Goal: Reproduce the records verbatim from the start through the line containing "picture [35, 35, 1603, 1212]", including that line.

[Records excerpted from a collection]

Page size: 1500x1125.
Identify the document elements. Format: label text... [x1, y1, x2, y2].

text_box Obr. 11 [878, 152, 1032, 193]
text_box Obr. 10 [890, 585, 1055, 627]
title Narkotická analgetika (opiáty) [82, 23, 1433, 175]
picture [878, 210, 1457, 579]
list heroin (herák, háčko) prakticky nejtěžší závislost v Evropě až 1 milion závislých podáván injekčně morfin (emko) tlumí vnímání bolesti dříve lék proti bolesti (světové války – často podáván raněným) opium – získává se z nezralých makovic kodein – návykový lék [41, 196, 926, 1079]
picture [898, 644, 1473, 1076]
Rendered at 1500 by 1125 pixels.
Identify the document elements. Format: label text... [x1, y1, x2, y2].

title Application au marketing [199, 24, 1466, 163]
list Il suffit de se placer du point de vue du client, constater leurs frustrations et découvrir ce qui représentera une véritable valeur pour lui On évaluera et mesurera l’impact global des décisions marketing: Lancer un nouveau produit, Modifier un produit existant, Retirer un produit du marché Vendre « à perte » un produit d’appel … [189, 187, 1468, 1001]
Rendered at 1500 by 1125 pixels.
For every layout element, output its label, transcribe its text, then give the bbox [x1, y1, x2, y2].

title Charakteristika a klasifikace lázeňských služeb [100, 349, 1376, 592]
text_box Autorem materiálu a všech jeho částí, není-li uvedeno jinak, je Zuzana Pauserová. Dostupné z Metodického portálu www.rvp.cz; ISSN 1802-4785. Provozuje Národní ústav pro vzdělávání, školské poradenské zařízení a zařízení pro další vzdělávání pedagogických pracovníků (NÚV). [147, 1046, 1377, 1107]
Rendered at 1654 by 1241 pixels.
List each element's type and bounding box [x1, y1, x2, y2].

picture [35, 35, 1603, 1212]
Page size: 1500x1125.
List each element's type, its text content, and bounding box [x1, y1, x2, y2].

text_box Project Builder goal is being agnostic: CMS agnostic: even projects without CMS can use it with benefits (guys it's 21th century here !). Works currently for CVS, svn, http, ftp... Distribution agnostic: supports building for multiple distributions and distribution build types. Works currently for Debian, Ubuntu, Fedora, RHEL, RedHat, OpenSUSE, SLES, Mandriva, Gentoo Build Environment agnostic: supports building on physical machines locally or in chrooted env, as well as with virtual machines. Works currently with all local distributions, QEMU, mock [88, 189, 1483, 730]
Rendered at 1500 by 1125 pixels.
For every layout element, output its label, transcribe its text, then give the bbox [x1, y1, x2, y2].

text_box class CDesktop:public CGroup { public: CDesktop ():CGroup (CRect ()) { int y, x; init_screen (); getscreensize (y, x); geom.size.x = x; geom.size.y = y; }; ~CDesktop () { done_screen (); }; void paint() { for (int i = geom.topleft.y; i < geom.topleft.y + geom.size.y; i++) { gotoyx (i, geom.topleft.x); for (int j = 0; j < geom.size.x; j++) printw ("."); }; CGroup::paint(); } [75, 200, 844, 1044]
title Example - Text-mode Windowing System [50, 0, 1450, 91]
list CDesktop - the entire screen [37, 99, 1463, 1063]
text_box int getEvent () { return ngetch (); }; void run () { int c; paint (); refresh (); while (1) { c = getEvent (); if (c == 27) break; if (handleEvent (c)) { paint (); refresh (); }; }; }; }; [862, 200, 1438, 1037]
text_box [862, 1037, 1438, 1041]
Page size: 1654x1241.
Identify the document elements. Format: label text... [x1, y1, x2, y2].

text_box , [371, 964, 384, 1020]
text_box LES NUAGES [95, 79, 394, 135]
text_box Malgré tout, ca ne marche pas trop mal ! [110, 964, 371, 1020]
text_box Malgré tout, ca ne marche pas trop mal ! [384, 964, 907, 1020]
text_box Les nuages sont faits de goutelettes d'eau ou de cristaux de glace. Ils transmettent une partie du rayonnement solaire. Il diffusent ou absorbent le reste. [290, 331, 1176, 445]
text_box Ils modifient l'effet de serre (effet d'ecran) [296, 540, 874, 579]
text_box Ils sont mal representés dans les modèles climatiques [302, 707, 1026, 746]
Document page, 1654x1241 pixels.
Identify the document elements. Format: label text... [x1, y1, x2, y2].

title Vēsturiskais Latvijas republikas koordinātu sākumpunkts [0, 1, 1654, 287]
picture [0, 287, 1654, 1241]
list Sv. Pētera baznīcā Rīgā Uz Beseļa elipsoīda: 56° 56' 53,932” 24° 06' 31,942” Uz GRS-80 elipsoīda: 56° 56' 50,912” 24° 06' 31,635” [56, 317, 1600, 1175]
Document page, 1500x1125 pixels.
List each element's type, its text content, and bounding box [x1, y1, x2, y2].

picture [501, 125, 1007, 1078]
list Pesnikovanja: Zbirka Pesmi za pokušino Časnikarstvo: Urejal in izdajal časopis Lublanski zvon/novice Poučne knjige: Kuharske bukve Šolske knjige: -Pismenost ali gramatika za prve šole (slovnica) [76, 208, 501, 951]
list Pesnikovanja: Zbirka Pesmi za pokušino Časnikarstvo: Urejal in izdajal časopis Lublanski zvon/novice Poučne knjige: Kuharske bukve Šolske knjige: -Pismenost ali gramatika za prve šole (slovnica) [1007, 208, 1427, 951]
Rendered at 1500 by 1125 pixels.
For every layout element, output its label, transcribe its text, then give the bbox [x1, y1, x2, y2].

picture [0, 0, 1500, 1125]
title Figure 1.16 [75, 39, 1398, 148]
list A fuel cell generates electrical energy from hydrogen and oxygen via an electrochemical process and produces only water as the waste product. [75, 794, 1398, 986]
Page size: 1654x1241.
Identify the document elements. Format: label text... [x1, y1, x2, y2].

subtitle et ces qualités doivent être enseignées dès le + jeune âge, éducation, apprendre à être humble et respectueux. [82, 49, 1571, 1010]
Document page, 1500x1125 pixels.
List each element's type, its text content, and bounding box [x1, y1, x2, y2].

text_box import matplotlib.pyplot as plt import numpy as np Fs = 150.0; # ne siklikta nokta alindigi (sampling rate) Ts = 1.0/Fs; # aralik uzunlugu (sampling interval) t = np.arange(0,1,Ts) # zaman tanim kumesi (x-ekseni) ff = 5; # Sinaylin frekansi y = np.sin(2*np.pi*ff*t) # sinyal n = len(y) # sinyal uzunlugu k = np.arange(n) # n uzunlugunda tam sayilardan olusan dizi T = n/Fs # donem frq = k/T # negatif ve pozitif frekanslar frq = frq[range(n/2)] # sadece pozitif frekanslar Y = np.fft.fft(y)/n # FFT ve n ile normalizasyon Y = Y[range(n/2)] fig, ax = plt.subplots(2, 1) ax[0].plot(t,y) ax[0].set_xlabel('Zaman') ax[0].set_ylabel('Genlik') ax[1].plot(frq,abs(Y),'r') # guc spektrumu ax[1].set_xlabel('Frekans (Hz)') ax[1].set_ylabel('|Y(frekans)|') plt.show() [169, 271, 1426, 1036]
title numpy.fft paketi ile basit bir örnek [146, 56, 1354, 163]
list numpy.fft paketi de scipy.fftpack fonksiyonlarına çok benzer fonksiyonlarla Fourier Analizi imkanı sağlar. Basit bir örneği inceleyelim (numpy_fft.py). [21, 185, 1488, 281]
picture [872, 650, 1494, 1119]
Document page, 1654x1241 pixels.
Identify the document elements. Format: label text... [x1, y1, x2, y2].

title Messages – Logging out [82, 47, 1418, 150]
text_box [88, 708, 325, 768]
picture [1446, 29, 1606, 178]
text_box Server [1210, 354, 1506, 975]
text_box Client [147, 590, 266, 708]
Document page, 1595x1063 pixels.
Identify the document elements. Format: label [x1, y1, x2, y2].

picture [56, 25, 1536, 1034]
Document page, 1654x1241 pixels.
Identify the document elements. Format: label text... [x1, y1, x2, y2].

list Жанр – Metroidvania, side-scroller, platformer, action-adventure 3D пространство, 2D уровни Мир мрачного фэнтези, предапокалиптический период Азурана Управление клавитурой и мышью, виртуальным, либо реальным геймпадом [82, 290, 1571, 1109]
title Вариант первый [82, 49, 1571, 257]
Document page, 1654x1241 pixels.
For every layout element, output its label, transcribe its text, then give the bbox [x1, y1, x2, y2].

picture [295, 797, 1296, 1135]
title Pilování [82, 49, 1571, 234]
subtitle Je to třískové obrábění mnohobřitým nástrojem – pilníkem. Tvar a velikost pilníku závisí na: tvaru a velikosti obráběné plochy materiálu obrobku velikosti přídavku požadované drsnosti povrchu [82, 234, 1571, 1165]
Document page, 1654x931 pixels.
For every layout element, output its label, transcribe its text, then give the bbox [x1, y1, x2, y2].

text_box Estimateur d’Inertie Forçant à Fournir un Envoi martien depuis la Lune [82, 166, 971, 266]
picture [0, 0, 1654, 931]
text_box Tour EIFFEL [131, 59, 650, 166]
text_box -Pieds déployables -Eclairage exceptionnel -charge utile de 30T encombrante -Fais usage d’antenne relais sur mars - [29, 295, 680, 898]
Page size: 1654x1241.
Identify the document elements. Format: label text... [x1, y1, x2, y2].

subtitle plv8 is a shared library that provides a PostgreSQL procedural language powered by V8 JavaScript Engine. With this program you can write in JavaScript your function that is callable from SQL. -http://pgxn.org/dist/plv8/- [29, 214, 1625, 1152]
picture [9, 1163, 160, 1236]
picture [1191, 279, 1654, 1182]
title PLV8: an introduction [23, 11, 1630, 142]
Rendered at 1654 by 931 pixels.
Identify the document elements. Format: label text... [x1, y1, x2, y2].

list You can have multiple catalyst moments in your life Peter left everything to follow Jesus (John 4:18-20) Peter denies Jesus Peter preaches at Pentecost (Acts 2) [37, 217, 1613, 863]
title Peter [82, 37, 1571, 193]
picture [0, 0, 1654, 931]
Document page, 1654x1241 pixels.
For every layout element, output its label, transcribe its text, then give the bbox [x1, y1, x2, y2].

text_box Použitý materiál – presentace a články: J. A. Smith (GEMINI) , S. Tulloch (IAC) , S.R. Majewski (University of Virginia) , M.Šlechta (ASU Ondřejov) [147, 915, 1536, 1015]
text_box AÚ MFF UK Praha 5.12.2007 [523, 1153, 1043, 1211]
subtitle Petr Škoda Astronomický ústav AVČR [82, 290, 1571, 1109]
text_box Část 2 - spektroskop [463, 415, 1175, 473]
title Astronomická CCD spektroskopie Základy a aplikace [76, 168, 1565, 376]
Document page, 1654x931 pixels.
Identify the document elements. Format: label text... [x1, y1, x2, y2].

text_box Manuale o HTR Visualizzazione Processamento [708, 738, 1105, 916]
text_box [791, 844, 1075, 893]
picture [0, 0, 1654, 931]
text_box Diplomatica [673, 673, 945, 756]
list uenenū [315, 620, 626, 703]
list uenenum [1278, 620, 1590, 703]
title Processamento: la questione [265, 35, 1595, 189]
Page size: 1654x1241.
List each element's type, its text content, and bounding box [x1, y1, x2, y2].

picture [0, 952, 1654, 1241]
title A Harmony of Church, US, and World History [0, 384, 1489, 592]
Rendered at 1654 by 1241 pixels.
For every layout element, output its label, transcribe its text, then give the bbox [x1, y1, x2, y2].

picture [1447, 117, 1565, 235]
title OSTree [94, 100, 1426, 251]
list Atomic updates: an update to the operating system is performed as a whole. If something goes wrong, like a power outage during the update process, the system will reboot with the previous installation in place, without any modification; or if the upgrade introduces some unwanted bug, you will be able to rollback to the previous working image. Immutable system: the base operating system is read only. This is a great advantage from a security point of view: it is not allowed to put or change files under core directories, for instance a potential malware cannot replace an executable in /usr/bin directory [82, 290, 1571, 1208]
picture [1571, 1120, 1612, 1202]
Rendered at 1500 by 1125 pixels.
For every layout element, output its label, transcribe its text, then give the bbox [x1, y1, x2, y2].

Task output:
Page size: 1500x1125.
Identify the document elements. Format: label text... [x1, y1, x2, y2].

text_box Obr. 11 [878, 152, 1032, 193]
text_box Obr. 10 [890, 585, 1055, 627]
title Narkotická analgetika (opiáty) [82, 23, 1433, 175]
picture [878, 210, 1457, 579]
list heroin (herák, háčko) prakticky nejtěžší závislost v Evropě až 1 milion závislých podáván injekčně morfin (emko) tlumí vnímání bolesti dříve lék proti bolesti (světové války – často podáván raněným) opium – získává se z nezralých makovic kodein – návykový lék [41, 196, 926, 1079]
picture [898, 644, 1473, 1076]
Rendered at 1500 by 1125 pixels.
Identify the document elements. Format: label text... [x1, y1, x2, y2].

title Application au marketing [199, 24, 1466, 163]
list Il suffit de se placer du point de vue du client, constater leurs frustrations et découvrir ce qui représentera une véritable valeur pour lui On évaluera et mesurera l’impact global des décisions marketing: Lancer un nouveau produit, Modifier un produit existant, Retirer un produit du marché Vendre « à perte » un produit d’appel … [189, 187, 1468, 1001]
Rendered at 1500 by 1125 pixels.
For every layout element, output its label, transcribe its text, then give the bbox [x1, y1, x2, y2].

title Charakteristika a klasifikace lázeňských služeb [100, 349, 1376, 592]
text_box Autorem materiálu a všech jeho částí, není-li uvedeno jinak, je Zuzana Pauserová. Dostupné z Metodického portálu www.rvp.cz; ISSN 1802-4785. Provozuje Národní ústav pro vzdělávání, školské poradenské zařízení a zařízení pro další vzdělávání pedagogických pracovníků (NÚV). [147, 1046, 1377, 1107]
Rendered at 1654 by 1241 pixels.
List each element's type and bounding box [x1, y1, x2, y2].

picture [35, 35, 1603, 1212]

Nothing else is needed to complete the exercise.